===== Input records =====

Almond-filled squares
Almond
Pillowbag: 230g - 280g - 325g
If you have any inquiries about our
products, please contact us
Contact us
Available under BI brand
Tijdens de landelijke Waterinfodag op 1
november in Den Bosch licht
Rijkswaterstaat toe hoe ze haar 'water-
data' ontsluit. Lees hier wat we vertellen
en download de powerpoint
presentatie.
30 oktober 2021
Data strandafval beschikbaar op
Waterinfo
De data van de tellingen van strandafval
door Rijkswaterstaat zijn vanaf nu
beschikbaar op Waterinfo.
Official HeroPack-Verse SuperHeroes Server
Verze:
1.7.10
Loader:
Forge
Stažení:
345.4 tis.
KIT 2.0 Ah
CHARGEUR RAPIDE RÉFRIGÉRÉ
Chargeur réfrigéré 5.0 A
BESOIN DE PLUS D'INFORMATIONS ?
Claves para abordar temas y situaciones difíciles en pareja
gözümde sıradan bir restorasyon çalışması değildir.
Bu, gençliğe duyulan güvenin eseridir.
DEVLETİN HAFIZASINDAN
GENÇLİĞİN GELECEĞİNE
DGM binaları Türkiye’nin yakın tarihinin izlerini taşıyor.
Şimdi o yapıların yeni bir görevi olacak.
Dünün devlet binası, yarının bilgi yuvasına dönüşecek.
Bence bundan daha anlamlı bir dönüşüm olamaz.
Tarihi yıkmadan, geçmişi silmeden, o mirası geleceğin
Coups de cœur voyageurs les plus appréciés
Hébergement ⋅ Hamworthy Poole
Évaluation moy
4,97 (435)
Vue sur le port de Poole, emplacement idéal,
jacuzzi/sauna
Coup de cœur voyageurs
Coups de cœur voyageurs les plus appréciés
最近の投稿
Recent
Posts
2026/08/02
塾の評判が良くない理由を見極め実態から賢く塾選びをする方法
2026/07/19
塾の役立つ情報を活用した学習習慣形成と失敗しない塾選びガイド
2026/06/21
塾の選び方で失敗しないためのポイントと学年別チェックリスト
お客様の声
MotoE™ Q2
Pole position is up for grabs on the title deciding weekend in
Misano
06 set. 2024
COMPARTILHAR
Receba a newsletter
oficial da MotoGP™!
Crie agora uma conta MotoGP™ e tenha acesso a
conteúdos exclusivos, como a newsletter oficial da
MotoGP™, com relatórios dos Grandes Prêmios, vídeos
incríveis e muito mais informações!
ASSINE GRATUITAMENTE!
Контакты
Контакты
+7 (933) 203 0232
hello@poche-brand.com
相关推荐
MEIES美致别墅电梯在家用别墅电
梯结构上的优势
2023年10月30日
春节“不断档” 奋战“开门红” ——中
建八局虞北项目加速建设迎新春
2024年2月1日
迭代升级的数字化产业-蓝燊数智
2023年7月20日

=====

**Task requirements:** Give back exactly the lines from the first line of the records through the line holding "COMPARTILHAR", including both of those lines and leaving out all others.

**Output of the task:**
Almond-filled squares
Almond
Pillowbag: 230g - 280g - 325g
If you have any inquiries about our
products, please contact us
Contact us
Available under BI brand
Tijdens de landelijke Waterinfodag op 1
november in Den Bosch licht
Rijkswaterstaat toe hoe ze haar 'water-
data' ontsluit. Lees hier wat we vertellen
en download de powerpoint
presentatie.
30 oktober 2021
Data strandafval beschikbaar op
Waterinfo
De data van de tellingen van strandafval
door Rijkswaterstaat zijn vanaf nu
beschikbaar op Waterinfo.
Official HeroPack-Verse SuperHeroes Server
Verze:
1.7.10
Loader:
Forge
Stažení:
345.4 tis.
KIT 2.0 Ah
CHARGEUR RAPIDE RÉFRIGÉRÉ
Chargeur réfrigéré 5.0 A
BESOIN DE PLUS D'INFORMATIONS ?
Claves para abordar temas y situaciones difíciles en pareja
gözümde sıradan bir restorasyon çalışması değildir.
Bu, gençliğe duyulan güvenin eseridir.
DEVLETİN HAFIZASINDAN
GENÇLİĞİN GELECEĞİNE
DGM binaları Türkiye’nin yakın tarihinin izlerini taşıyor.
Şimdi o yapıların yeni bir görevi olacak.
Dünün devlet binası, yarının bilgi yuvasına dönüşecek.
Bence bundan daha anlamlı bir dönüşüm olamaz.
Tarihi yıkmadan, geçmişi silmeden, o mirası geleceğin
Coups de cœur voyageurs les plus appréciés
Hébergement ⋅ Hamworthy Poole
Évaluation moy
4,97 (435)
Vue sur le port de Poole, emplacement idéal,
jacuzzi/sauna
Coup de cœur voyageurs
Coups de cœur voyageurs les plus appréciés
最近の投稿
Recent
Posts
2026/08/02
塾の評判が良くない理由を見極め実態から賢く塾選びをする方法
2026/07/19
塾の役立つ情報を活用した学習習慣形成と失敗しない塾選びガイド
2026/06/21
塾の選び方で失敗しないためのポイントと学年別チェックリスト
お客様の声
MotoE™ Q2
Pole position is up for grabs on the title deciding weekend in
Misano
06 set. 2024
COMPARTILHAR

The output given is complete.